Listings of boxed layout items:
◇ ◇ ◇ ◇ ◇
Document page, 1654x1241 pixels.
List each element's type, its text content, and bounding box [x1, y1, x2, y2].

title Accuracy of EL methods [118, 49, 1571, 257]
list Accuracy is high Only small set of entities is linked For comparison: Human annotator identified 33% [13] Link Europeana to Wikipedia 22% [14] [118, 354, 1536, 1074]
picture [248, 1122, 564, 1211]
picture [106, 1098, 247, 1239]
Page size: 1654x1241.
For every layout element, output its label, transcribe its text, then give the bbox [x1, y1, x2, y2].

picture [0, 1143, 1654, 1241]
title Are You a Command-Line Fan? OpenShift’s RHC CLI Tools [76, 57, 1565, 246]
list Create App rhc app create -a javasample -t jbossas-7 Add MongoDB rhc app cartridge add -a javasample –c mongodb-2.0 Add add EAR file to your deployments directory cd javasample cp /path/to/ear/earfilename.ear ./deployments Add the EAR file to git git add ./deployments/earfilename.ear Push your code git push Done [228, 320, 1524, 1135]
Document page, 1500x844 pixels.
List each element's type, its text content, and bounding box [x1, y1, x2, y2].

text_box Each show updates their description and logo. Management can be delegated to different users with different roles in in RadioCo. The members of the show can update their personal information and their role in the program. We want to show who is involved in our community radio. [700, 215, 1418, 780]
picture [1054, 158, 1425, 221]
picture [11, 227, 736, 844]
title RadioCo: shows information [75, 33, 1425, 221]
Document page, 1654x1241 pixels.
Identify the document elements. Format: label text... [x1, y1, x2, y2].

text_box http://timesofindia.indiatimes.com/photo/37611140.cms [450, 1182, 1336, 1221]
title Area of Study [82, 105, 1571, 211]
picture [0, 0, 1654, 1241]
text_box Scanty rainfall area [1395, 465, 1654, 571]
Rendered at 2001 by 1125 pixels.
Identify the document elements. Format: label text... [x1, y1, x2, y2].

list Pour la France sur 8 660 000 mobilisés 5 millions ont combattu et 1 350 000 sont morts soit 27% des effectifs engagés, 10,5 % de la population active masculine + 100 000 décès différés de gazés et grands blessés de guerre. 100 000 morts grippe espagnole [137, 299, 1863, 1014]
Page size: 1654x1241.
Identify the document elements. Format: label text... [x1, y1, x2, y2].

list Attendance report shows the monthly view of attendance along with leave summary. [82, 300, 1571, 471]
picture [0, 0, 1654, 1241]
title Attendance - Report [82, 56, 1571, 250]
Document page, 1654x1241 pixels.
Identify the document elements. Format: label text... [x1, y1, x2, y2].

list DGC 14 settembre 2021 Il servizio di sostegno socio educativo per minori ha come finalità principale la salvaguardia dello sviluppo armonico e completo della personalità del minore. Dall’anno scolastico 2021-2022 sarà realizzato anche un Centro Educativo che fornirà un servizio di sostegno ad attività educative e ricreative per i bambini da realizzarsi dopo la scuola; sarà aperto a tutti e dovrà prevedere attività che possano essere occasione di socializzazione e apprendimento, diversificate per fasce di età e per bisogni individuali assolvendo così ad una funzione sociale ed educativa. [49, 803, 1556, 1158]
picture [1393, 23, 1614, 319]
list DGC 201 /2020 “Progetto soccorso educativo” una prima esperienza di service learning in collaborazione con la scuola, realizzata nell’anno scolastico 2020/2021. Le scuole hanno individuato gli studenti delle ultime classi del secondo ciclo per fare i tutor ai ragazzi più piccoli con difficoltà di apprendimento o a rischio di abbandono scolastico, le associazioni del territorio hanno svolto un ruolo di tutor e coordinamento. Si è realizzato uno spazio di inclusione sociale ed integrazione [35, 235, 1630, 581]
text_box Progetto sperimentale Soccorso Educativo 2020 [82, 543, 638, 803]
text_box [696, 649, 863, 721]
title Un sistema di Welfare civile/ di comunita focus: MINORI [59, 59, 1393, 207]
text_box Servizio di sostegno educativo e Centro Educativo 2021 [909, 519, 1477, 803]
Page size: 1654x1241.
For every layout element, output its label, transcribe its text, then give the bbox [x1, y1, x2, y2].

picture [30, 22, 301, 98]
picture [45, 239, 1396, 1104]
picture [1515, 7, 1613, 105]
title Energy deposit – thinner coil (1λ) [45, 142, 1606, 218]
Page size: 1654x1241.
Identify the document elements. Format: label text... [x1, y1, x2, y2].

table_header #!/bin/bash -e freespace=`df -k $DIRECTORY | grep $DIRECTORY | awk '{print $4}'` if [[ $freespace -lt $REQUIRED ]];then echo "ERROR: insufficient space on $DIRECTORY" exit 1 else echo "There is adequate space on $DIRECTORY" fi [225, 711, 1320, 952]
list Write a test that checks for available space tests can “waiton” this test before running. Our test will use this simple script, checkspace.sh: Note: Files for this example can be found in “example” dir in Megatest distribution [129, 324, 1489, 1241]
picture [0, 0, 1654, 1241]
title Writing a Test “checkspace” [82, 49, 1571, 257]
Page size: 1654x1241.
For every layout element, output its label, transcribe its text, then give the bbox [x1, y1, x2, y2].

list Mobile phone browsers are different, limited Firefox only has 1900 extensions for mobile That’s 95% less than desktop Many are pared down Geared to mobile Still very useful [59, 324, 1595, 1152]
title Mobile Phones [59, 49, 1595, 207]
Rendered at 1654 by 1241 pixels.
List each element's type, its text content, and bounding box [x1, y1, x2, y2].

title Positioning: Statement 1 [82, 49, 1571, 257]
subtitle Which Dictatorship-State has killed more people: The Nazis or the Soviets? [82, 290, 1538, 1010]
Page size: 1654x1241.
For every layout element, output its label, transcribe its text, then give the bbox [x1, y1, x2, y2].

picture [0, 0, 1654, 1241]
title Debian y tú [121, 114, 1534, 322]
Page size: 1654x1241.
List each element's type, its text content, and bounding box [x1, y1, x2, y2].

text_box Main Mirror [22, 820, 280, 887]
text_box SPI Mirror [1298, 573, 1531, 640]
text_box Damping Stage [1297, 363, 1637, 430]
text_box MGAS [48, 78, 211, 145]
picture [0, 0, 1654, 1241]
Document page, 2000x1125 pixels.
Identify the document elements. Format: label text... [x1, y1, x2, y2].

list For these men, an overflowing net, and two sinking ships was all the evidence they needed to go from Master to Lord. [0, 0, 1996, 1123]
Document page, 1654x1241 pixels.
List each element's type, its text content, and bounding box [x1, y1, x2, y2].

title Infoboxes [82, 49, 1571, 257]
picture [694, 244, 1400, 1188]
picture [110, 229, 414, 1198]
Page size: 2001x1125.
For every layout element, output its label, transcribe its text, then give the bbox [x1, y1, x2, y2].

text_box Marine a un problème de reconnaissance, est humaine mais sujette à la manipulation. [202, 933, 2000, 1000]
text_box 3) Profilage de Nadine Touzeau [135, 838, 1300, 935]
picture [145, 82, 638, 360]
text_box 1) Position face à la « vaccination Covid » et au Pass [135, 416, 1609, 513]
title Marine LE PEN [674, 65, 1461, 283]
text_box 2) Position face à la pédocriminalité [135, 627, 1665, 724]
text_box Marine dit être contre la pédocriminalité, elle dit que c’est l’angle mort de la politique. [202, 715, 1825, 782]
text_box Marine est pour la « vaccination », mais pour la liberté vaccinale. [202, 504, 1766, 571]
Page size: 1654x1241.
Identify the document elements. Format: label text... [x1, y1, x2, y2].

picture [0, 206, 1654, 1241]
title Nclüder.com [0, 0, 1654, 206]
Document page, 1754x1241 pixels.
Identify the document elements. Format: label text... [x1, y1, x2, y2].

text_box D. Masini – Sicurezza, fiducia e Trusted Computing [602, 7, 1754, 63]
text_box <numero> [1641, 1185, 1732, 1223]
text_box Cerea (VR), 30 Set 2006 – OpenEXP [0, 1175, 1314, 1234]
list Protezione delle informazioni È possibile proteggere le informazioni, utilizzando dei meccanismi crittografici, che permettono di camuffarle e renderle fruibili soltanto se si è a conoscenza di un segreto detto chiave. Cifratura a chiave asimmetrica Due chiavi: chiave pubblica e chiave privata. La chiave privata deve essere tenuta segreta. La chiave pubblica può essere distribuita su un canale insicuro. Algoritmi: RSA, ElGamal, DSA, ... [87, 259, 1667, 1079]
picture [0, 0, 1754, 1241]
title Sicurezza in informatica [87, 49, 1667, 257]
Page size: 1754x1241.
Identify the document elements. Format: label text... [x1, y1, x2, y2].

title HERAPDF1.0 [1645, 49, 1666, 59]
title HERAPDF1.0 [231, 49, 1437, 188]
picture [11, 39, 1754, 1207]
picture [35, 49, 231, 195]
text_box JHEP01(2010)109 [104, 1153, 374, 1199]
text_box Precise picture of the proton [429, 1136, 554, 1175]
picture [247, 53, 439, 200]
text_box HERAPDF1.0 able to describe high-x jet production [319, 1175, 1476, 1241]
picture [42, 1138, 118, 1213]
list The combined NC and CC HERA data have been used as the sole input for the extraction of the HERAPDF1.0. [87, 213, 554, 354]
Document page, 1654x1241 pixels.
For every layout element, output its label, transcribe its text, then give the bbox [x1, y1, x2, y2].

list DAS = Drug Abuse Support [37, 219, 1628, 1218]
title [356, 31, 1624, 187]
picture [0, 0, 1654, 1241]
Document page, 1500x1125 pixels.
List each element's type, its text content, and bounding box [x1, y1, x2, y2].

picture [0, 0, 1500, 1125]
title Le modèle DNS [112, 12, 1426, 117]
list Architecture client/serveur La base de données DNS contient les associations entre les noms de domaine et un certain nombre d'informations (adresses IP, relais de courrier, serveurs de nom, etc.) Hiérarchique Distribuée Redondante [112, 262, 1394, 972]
◇ ◇ ◇ ◇ ◇
Task instructions: Reproduce verbatim the lines of the listing above, starting with the line containing "Document page, 1754x1241 pixels." and continuing through the line containing "picture [0, 0, 1754, 1241]".

Response to this task:
Document page, 1754x1241 pixels.
Identify the document elements. Format: label text... [x1, y1, x2, y2].

text_box D. Masini – Sicurezza, fiducia e Trusted Computing [602, 7, 1754, 63]
text_box <numero> [1641, 1185, 1732, 1223]
text_box Cerea (VR), 30 Set 2006 – OpenEXP [0, 1175, 1314, 1234]
list Protezione delle informazioni È possibile proteggere le informazioni, utilizzando dei meccanismi crittografici, che permettono di camuffarle e renderle fruibili soltanto se si è a conoscenza di un segreto detto chiave. Cifratura a chiave asimmetrica Due chiavi: chiave pubblica e chiave privata. La chiave privata deve essere tenuta segreta. La chiave pubblica può essere distribuita su un canale insicuro. Algoritmi: RSA, ElGamal, DSA, ... [87, 259, 1667, 1079]
picture [0, 0, 1754, 1241]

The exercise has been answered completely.